====== Supplied text ======

Search results like these can be relational when grouped by a unit such as a paragraph or chapter: if two terms appear together in the same paragraph (or chapter), this can indicate some relationship between the two; if they repeatedly occur together in many paragraphs, this may indicate a stronger relationship between the two in that text. It is thus possible to use a network graph to visualize this information; you can do this in Text Tools by running regular expressions and setting “Group rows by” to “Paragraph”.

Exercise:
  • Search for the terms 父母, 君子, 小人, 禮, and 樂 in the Analects, and construct a network graph based on their co-occurrence in the same paragraphs of text.
  • Double-clicking on an edge in this graph will reopen the Regex tool, with the specific matches underwriting the selected edge highlighted. Examine some of the edges using this function, including the thickest and thinnest edges, to see what data they actually represent.
  • Using the same method but specifying a list of character names (寶玉, 黛玉, 寶釵, etc. – you can get a list of more names from Wikipedia), map out how character names co-occur in paragraphs of the Hongloumeng. Note: you will need to make sure that you choose names frequently used in the actual text (e.g. “賈寶玉” is only infrequently used; “寶玉” is far more common – and will also match cases of “賈寶玉”). This is one example of Social network analysis.
  • When you set “Group rows by” to “None”, you can temporarily add constraints to the “Matched text” view to show only those paragraphs which matched a particular search string. You can set or remove a constraint by clicking on a matched string in the “Matched text view”; you can also click the text label of an item in the “Summary” view to set that item as the constraint, and so see at a glance which paragraphs contained that particular string. Re-run your search with the same terms but in “None” mode, and use this to quickly see which passages the least-frequently occurring name from your list appeared in.

[A word of caution: when performing this type of search, it is important to examine the matched text to confirm whether "too much" may be matched, as well as whether other things may be missed. In the Hongloumeng example above, for instance, although the vast majority of string matches for "寶玉" in the text do indeed refer to 賈寶玉, another character appears later in the novel called "甄寶玉" - these will also match a simple search for the string "寶玉". In this particular example, this can be avoided by constructing a regular expression to avoid these other cases - such as the regex "(?!甄)寶玉", which will match the string "寶玉" only when it does not come immediately after a "甄".]

So far we have only used the simplest type of regular expressions. Regular expressions also allow for the specification of more complex patterns to be matched in the same way as the simple string searches we have just done – for example, the ability to specify a search for a pattern like “以[something]為[something]“, which would match things like “以和為量”, “以生為本”, or “以我為隱”. In order to do this, regular expressions are created by building on any fixed characters we want to match with the addition of “special” characters that describe patterns we are looking for.

====== Data listing ======

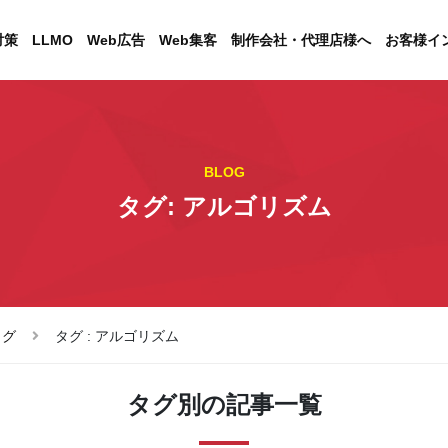
対策
LLMO
Web広告
Web集客
制作会社・代理店様へ
お客様イ
BLOG
タグ: アルゴリズム
ログ
タグ : アルゴリズム
タグ別の記事一覧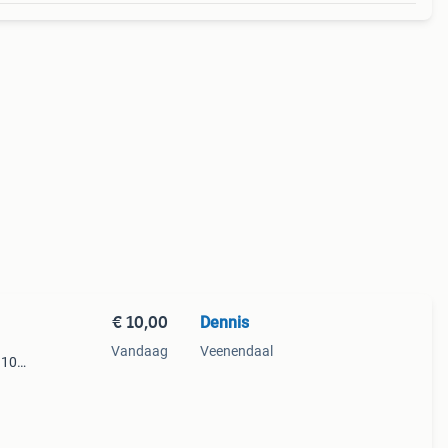
€ 10,00
Dennis
n
Vandaag
Veenendaal
 10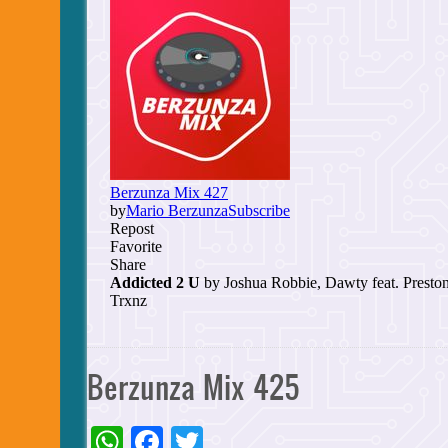
Berzunza Mix 425
WhatsApp
Facebook
Twitter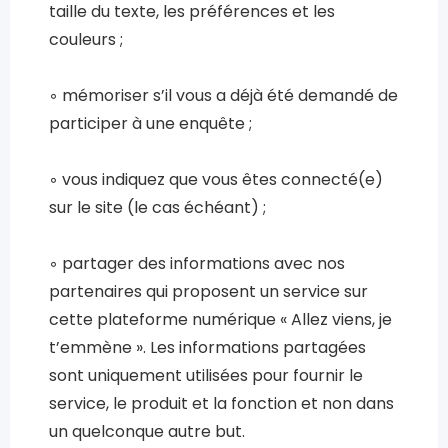
taille du texte, les préférences et les
couleurs ;
◦ mémoriser s’il vous a déjà été demandé de
participer à une enquête ;
◦ vous indiquez que vous êtes connecté(e)
sur le site (le cas échéant) ;
◦ partager des informations avec nos
partenaires qui proposent un service sur
cette plateforme numérique « Allez viens, je
t’emmène ». Les informations partagées
sont uniquement utilisées pour fournir le
service, le produit et la fonction et non dans
un quelconque autre but.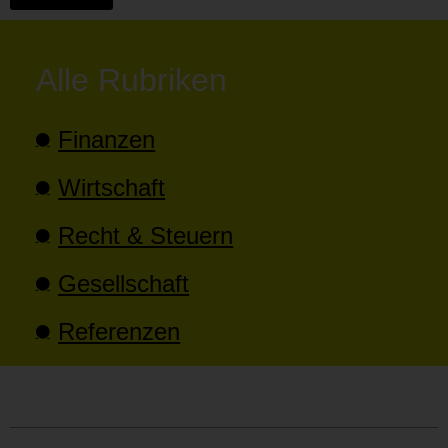
Alle Rubriken
Finanzen
Wirtschaft
Recht & Steuern
Gesellschaft
Referenzen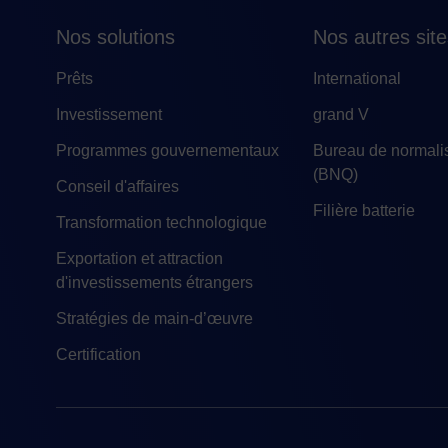
Nos solutions
Nos autres sit
Prêts
International
Investissement
grand V
Programmes gouvernementaux
Bureau de normali
(BNQ)
Conseil d'affaires
Filière batterie
Transformation technologique
Exportation et attraction
d'investissements étrangers
Stratégies de main-d’œuvre
Certification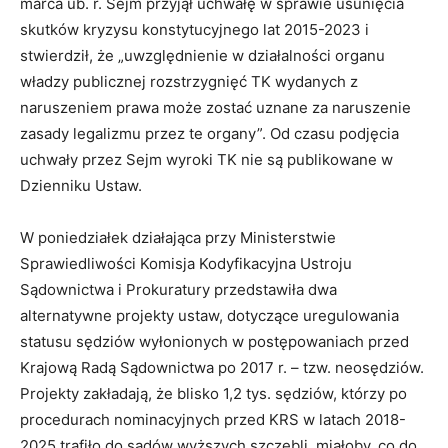
marca ub. r. Sejm przyjął uchwałę w sprawie usunięcia
skutków kryzysu konstytucyjnego lat 2015-2023 i
stwierdził, że „uwzględnienie w działalności organu
władzy publicznej rozstrzygnięć TK wydanych z
naruszeniem prawa może zostać uznane za naruszenie
zasady legalizmu przez te organy”. Od czasu podjęcia
uchwały przez Sejm wyroki TK nie są publikowane w
Dzienniku Ustaw.
W poniedziałek działająca przy Ministerstwie
Sprawiedliwości Komisja Kodyfikacyjna Ustroju
Sądownictwa i Prokuratury przedstawiła dwa
alternatywne projekty ustaw, dotyczące uregulowania
statusu sędziów wyłonionych w postępowaniach przed
Krajową Radą Sądownictwa po 2017 r. – tzw. neosędziów.
Projekty zakładają, że blisko 1,2 tys. sędziów, którzy po
procedurach nominacyjnych przed KRS w latach 2018-
2025 trafiło do sądów wyższych szczebli, miałoby, co do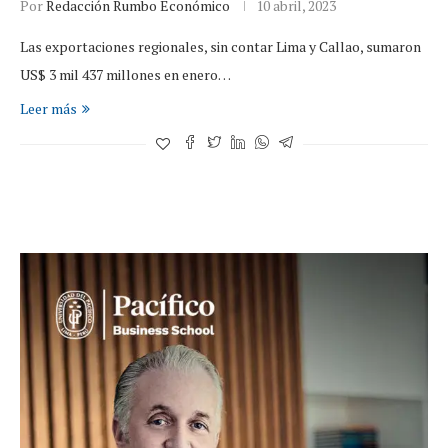
Por
Redacción Rumbo Económico
10 abril, 2023
Las exportaciones regionales, sin contar Lima y Callao, sumaron
US$ 3 mil 437 millones en enero…
Leer más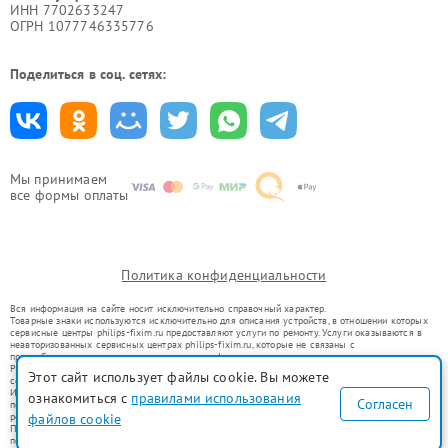
ИНН 7702633247
ОГРН 1077746335776
Поделиться в соц. сетях:
Мы принимаем
все формы оплаты
Политика конфиденциальности
Вся информация на сайте носит исключительно справочный характер.
Товарные знаки используются исключительно для описания устройств, в отношении которых
сервисные центры philips-fixim.ru предоставляют услуги по ремонту. Услуги оказываются в
неавторизованных сервисных центрах philips-fixim.ru, которые не связаны с
правообладателями товарных знаков или их официальными представителями.
Ремонт осуществляется для устройств, уже введенных в гражданский оборот в соответствии
Этот сайт использует файлы cookie. Вы можете
со статьей 1487 ГК РФ.
Использование товарных знаков не преследует цели индивидуализации услуг или введения
ознакомиться с
правилами использования
Согласен
потребителей в заблуждение, а служит для информирования о предоставляемых услугах по
файлов cookie
ремонту техники указанных брендов.
Представленная на сайте информация не является публичной офертой, определяемой
положениями Статьи 437(2) Гражданского кодекса РФ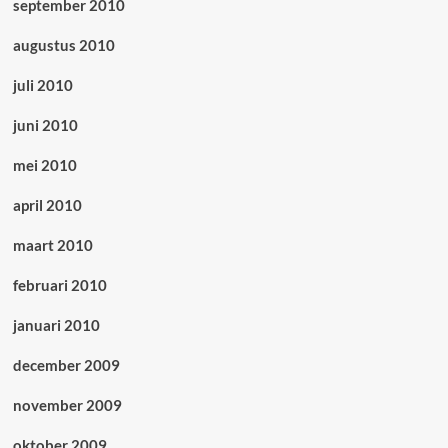
september 2010
augustus 2010
juli 2010
juni 2010
mei 2010
april 2010
maart 2010
februari 2010
januari 2010
december 2009
november 2009
oktober 2009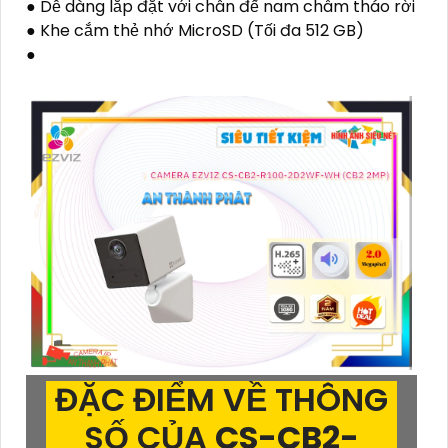
● Dễ dàng lắp đặt với chân đế nam châm tháo rời
● Khe cắm thẻ nhớ MicroSD (Tối đa 512 GB)
●
ĐẶC ĐIỂM VỀ THÔNG
SỐ CỦA
CS-CB2-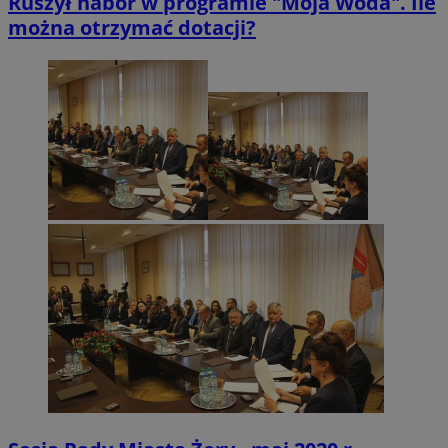
Ruszył nabór w programie "Moja Woda". Ile
można otrzymać dotacji?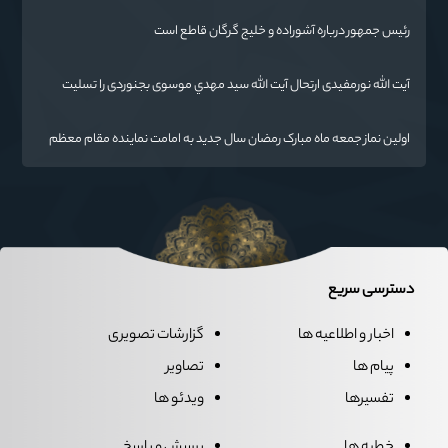
ایران اسلامی است.
رئیس جمهور درباره آشوراده و خلیج گرگان قاطع است
آیت الله نورمفیدی ارتحال آیت الله سيد مهدي موسوی بجنوردی را تسلیت
گفت
اولین نماز جمعه ماه مبارک رمضان سال جدید به امامت نماینده مقام معظم
رهبری دراستان گلستان اقامه می گردد.
دسترسی سریع
اخبار و اطلاعیه ها
گزارشات تصویری
پیام ها
تصاویر
تفسیرها
ویدئو ها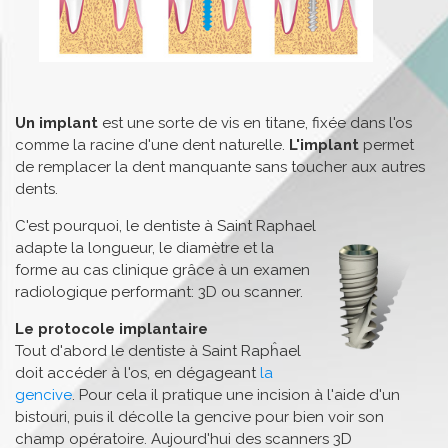
Un
implant
est une sorte de vis en titane, fixée dans l'os
comme la racine d'une dent naturelle.
L'implant
permet
de remplacer la dent manquante sans toucher aux autres
dents.
C'est pourquoi, le dentiste à Saint Raphael
adapte la longueur, le diamètre et la
forme au cas clinique grâce à un examen
radiologique performant: 3D ou scanner.
Le protocole implantaire
Tout d'abord le dentiste à Saint Rapĥael
doit accéder à l'os, en dégageant
la
gencive
. Pour cela il pratique une incision à l'aide d'un
bistouri, puis il décolle la gencive pour bien voir son
champ opératoire. Aujourd'hui des scanners 3D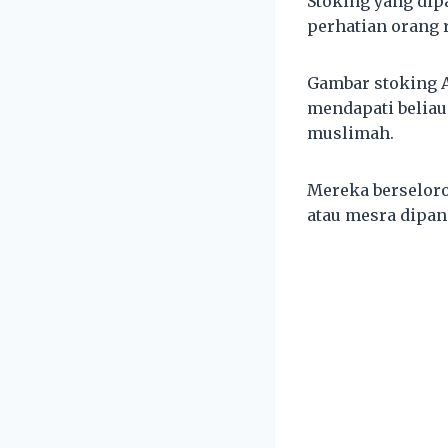
Stoking yang dip
perhatian orang 
Gambar stoking A
mendapati belia
muslimah.
Mereka berselor
atau mesra dipan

======

Which terms does the first exercise in the text on regular-expression searches say to look for in the Analects?

父母, 君子, 小人, 禮, 樂